**Selected extract**:
***

Both countries faced significant challenges in managing economic growth during 2020, with China recording 2.24% growth and India contracting by 6.6%. China recovered quickly from the first wave and restored economic momentum at speed. Both countries showed strong recovery in 2021, with India recording 8.9% growth and China 8.1%. At the time of writing in 2022, China was projected to grow at 5.5% and India at 8%. The full impact of Xi Jinping’s zero-Covid strategy — and the prolonged lockdowns in Shanghai and Beijing — on those projections had not yet been fully estimated.
The strained bilateral trade relationship
The economic picture is reflected in the bilateral trade figures published by both countries. According to Beijing, trade between the two countries grew by 44% in 2021 to reach USD 125 billion, making China the largest trading partner of India. India disputed these figures, claiming that trade with China amounted to USD 115.42 billion. Delhi also announced that the United States had replaced China as India’s largest trading partner, with total trade of USD 119.42 billion.

***

Items from a data source:

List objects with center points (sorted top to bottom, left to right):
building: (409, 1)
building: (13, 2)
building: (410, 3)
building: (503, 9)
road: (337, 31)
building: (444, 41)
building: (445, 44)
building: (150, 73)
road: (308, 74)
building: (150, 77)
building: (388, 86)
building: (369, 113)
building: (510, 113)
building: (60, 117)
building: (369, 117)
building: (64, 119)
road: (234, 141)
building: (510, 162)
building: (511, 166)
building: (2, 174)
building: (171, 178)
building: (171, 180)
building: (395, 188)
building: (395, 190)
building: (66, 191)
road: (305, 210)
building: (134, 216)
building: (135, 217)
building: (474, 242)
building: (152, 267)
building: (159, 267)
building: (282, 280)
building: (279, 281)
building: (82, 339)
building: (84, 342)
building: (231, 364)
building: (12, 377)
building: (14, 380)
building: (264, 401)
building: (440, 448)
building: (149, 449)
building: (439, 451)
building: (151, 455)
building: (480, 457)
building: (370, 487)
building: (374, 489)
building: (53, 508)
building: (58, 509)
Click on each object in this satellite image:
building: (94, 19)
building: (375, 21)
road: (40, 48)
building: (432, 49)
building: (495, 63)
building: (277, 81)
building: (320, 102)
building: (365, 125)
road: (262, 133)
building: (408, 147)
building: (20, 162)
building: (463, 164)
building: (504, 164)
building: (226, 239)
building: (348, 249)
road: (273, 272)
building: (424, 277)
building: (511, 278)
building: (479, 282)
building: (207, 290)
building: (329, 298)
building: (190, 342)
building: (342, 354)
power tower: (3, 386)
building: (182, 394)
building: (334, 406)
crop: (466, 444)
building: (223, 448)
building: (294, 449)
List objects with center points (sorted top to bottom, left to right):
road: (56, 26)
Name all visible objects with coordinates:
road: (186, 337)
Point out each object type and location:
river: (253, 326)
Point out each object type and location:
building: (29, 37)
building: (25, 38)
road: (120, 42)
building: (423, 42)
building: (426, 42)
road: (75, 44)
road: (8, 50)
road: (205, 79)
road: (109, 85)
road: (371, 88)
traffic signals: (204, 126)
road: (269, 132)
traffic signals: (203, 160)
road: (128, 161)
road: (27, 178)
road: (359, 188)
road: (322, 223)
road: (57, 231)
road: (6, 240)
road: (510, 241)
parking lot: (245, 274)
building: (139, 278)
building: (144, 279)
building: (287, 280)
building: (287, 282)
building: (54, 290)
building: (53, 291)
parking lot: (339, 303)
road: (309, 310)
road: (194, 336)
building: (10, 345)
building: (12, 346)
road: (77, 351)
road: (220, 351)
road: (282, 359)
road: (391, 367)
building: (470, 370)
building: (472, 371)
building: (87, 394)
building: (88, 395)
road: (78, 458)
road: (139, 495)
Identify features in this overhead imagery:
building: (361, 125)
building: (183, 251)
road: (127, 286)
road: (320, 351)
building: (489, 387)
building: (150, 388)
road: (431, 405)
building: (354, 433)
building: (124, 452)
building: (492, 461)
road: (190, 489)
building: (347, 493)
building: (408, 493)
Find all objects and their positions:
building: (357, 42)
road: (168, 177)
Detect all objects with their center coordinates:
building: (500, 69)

***

**Activity**:
Answer these questions from the text on China–India economic growth and trade:
1. What growth rate did India record in 2021?
2. According to Beijing, what value did trade between the two countries reach in 2021?
3. Which country did Delhi announce had replaced China as India's largest trading partner?

**Reply to the exercise**:
1. 8.9%
2. USD 125 billion
3. The United States